I found the IQ comparing built in TC versus external 1.4TC on my 200-400 to be about equal with maybe the slightest edge going to the external one. I've used this lens and know a few others who use it with both internal and external TCs for 784 f/8. I've even used it with 2xTC and the internal 1.4 for 1120 f/11. To shoot at 1120mm you either have to LV focus, MF or you can actually auto focus without TC engaged and flip it in and the focus plane stays the same.

Redpoll and bluebird at 784mm, fox and eagle nest at 1120mm


----------



## arbitrage (Jan 11, 2018)

StoicalEtcher said:


> Sounds like a nice lens for Nikon shooters, so best wishes to them 8)
> 
> Having said that, I'm surprised that when engaging the 1.4 teleconverter, the focal length may not be recorded correctly in the file data (see footnote 1) - does anyone know if the same is true for Canon's 200-400 when the extender is engaged?

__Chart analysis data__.
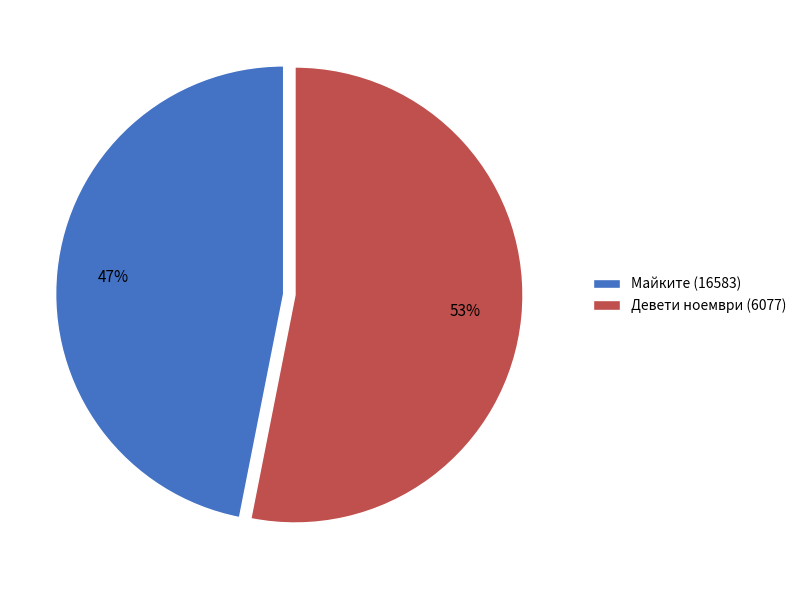

Rank the categories by value from lowest to highest.

Майките (16583), Девети ноември (6077)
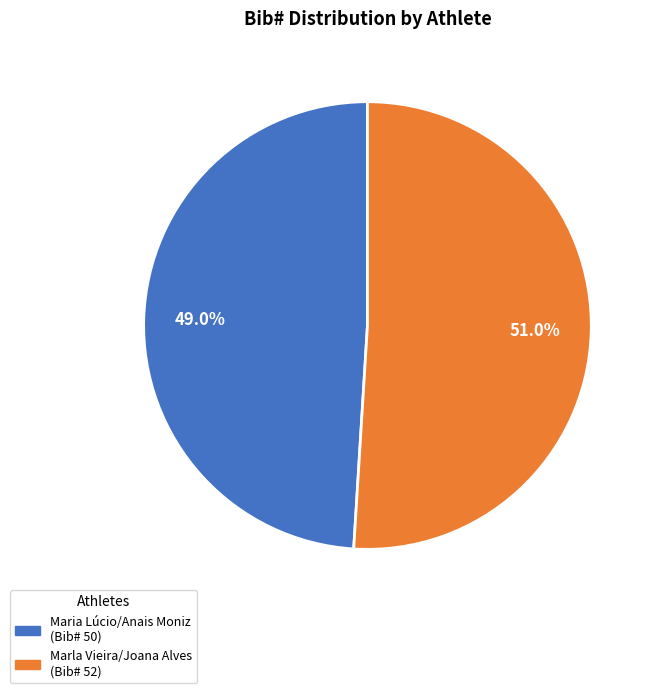

Rank the categories by value from highest to lowest.

Marla Vieira/Joana Alves, Maria Lúcio/Anais Moniz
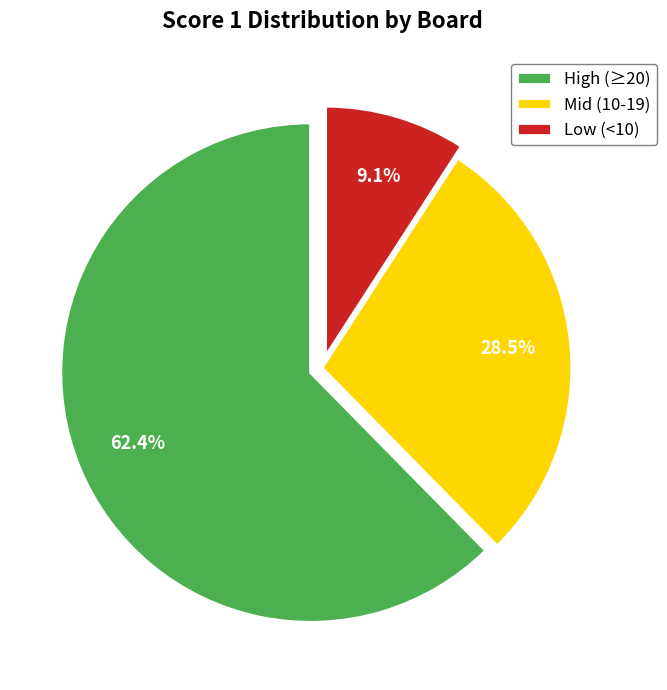

Does any single category account for the majority?

Yes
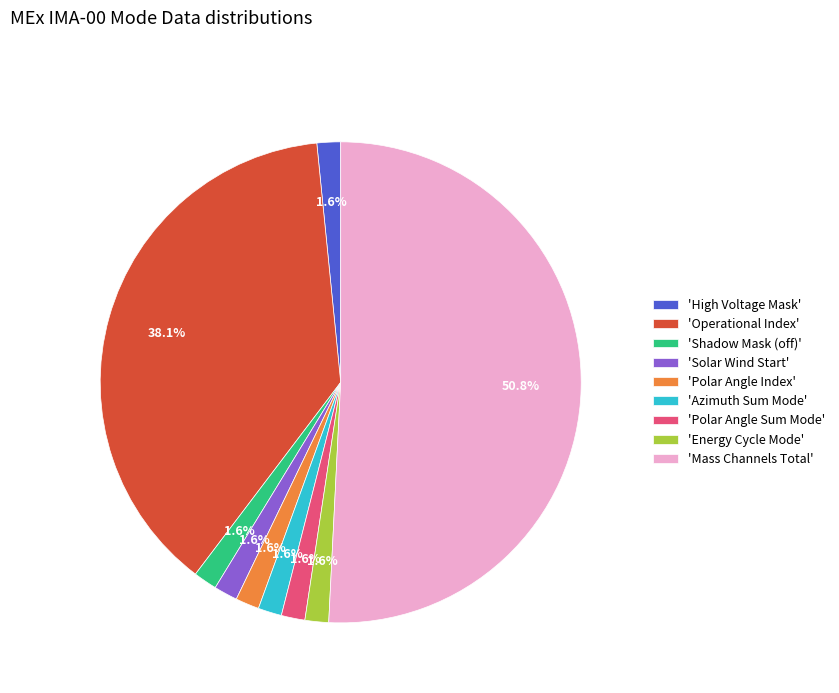

Between 'Shadow Mask (off)' and 'Mass Channels Total', which is larger?

'Mass Channels Total'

__Exercises to complete__.
[A] In the forum thread about the 200-400 lens, what focal length and aperture did the writer reach by using a 2x teleconverter together with the internal 1.4?
[B] Continue the forum thread about the 200-400 lens, starting after its last sentence.
The data come from a separate source, not from the forum thread about the 200-400 lens.

__Expected outputs__.
[A] 1120mm at f/11.

[B]
Canon's records properly and even with external TCs added in the mix. Also Canon has the feature of "Same Exposure for new Aperture" which was brought out for this lens and that is something Nikon should think about as it makes using the TC much faster. Basically the camera in M mode will change either ISO or SS or a combo of both in the newest cameras to match your previous exposure when you flip in the TC. That feature works with external TC swapping also but you have to leave the camera powered on which most people don't like doing when swapping lenses.


----------



## StoicalEtcher (Jan 11, 2018)

arbitrage said:


> StoicalEtcher said:
> 
> 
> > Sounds like a nice lens for Nikon shooters, so best wishes to them 8)
> ...



Thanks for the confirmation Arbitrage - and the rest is interesting stuff; shows that Canon does tend to think these things through.


----------



## rwvaughn (Jan 11, 2018)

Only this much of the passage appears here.